Il tracollo del turismo e la strategia per il futuro
Perché è fondamentale riuscire a far riemergere il nome del proprio Paese prima che finisca l’emergenza sanitaria? Per vari motivi. Politica internazionale, prestigio, mercati finanziari in primis. Ma anche per cultura e turismo. Prima della crisi attuale, il trend di crescita del reddito pro capite cinese spingeva i cinesi a spendere di più per i viaggi. Entro il 2022 – si prevedeva fino a pochi mesi fa – la popolazione cinese spenderà fino a 128 miliardi di euro in turismo estero. E il turismo interno, in crescita fin dal 2015 al quarto posto mondiale, valeva fino a ieri circa 9 trilioni di dollari, l’11% del PIL. Generando tra l’altro un indotto di 28 milioni di occupati.
Negli Stati Uniti sono stati 37 milioni, i turisti sbarcati all’ombra della bandiera a stelle e strisce tra il gennaio e il giugno 2019. Una quota analoga a quella dell’anno precedente, quindi già in un trend decrescente rispetto a una crescita globale di circa il 3-4% annuo. E l’America si presenta oggi ai nostri occhi come impreparata. Certamente avrà le capacità di reagire e saper mettere in campo risorse inimmaginabili, a livello tecnico e finanziario. Ma sconta oggi una colpevole sufficienza del primo periodo, che rischia di causare alti numeri in termini di contagiati e morti.
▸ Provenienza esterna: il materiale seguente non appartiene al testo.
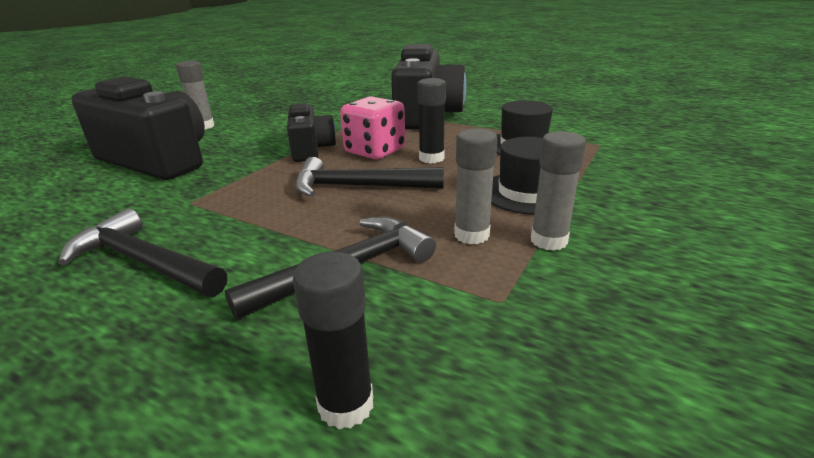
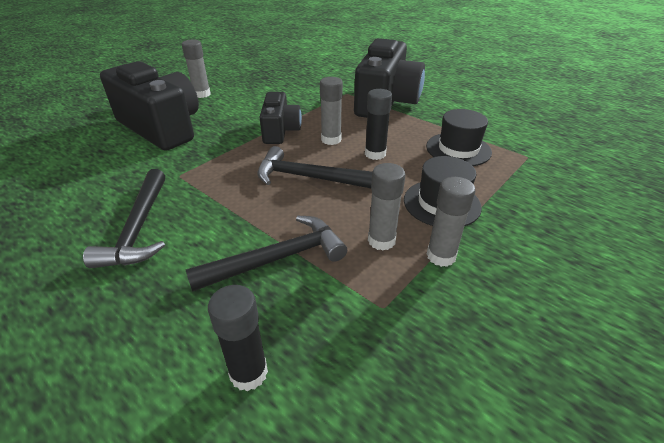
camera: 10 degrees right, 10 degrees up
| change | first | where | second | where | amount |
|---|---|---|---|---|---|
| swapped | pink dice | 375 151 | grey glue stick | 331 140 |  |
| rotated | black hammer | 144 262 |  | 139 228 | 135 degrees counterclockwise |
E la Russia? L’obiettivo generale era quello di raggiungere una quota di 25 miliardi di dollari generati dal turismo entro il 2035. Anche perché il margine di crescita nel Paese, sotto questo aspetto, è ampio: basti pensare che nel 2019 sono stati 25 milioni i turisti che hanno visitato l’immenso territorio russo. E se ad oggi Putin ha sempre mostrato il proprio Stato come distante e quasi “immune” al contagio, oggi Mosca è anch’essa in lockdown, e la ripresa è distante.
Questo periodo, che lascerà gravi cicatrici sulla popolazione mondiale sotto ogni aspetto, segna anche un nuovo modo di guardare la turismo, al commercio, alla cultura. Il marketing territoriale, il mondo degli eventi, delle fiere, dei concerti, dello sport: tutto è in attesa, colpito al cuore e in previsione di vedersi rivoluzionare a tutto tondo. Ma molto starà alla capacità di reazione dei singoli e alle strategie nazionali adottate oggi.
Questa volta non basterà truccarsi, occorrerà guardarsi allo specchio e capire su cosa puntare.